I didn’t say it. Of course I didn’t say it. Just played with the thought of how it might cause Dan Krane to lose his rhythm.

‘Thanks for your time,’ said Krane, pulling up the zip on his rain jacket.

‘You’re welcome,’ I said. ‘Twenty kroner.’

He looked up at me from his coffee cup. I tried to mimic his wafer-thin smile.

The newspaper ran a story about Carl Abel Opgard, our very own local lad made good on the other side of the pond. The byline was by one of Krane’s financial journalists.

Back home after the conversation with Krane I went for a run up behind the farm, inspected a couple of nests I had found, went out to the barn and punched that old sandbag for half an hour. Then I went upstairs to the new bathroom and showered. Stood there with soap in my hair and thought about the money that had been enough to cover not just the bathroom and the insulation but new windows. I raised my face to the warm jets and let them wash the day away. A new one awaited. I’d found my rhythm. I had a goal and I had a strategy. I wasn’t aiming to be council chairman, all I wanted was my own bloody service station. But all the same, I was turning into a marathon runner.

Then Carl called, and said he was moving home.

Part Five

40

INCREDIBLE SPEED. THE BEAST CHARGING towards the abyss. The black hunk of metal, chrome, leather, plastic, glass, rubber, smells, tastes, memories you thought would stay with you forever, the ones you loved you thought you could never lose, all of it rolling away from you. I was the one who started it moving, the one who started the train of events in this story. But at a certain point – and it’s bloody difficult to say exactly when and where – the story itself begins to make the decisions, the weight of gravity is in the driving seat, the beast accelerates, becomes autonomous and now it’s of no consequence for the result if I’ve changed my mind. Incredible speed.

Do I wish everything that happened had never happened? Fucking right I do.

And yet there’s something fascinating about seeing the avalanches from Ottertind in March, seeing the snow smash the ice on Lake Budal, seeing a forest fire in July and knowing that the old GMC fire engine won’t be able to make it up the hills. It is thrilling to see the first proper storm of the autumn again test the roofs of the barns down there in the village, and think that this year it’ll succeed in tearing off at least one of them, and you’ll see it bowling along on its sides like a giant fucking sawblade across the fields before it breaks apart. And then that’s exactly what happens. And the next thought you have is, what if someone, some person, had been standing out there when the sawblade came. Of course you don’t wish it, but you can’t quite dismiss the thought; that it would have been quite a sight to see. No, you don’t wish for it. So if I’d known the train of events I was setting in motion, I would probably have done things differently. But I didn’t, so I can’t really claim I would have done things differently if I’d had another chance but no new information.

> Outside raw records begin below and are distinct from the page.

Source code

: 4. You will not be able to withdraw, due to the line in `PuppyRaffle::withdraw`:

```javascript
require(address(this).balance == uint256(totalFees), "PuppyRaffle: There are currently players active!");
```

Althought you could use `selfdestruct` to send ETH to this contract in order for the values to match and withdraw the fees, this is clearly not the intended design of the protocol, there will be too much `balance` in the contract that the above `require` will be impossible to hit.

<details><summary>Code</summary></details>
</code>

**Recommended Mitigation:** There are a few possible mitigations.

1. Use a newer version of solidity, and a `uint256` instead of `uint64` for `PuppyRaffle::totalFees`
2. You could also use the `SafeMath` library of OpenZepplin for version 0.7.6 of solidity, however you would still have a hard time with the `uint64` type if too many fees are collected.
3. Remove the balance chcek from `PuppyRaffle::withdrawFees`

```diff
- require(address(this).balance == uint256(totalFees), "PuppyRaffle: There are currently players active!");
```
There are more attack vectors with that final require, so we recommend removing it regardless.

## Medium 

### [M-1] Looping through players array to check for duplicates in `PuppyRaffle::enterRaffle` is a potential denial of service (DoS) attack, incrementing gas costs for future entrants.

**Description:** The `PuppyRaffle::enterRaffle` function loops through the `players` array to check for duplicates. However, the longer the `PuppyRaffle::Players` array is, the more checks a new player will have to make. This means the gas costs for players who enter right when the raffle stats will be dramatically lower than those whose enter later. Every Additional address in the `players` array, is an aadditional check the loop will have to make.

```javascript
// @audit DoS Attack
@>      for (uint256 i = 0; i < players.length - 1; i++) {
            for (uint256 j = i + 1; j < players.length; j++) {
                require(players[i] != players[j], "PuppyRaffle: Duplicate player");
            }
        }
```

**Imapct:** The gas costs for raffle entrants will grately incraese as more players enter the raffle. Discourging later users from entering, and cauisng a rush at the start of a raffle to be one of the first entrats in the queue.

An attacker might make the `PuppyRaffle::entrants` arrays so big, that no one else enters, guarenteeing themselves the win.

And even if it was your will directing the blast of wind that took the barn roof off, what happens after that is out of your hands. The barn roof, now a wheel of razor-sharp corrugated iron, is heading for that solitary person out there in the field, and all you can do is watch with a mixture of horror, curiosity and regret that this was part of something you were hoping for. But the next thought is maybe something you weren’t ready for: that you find yourself wishing you yourself were that person out there in the field.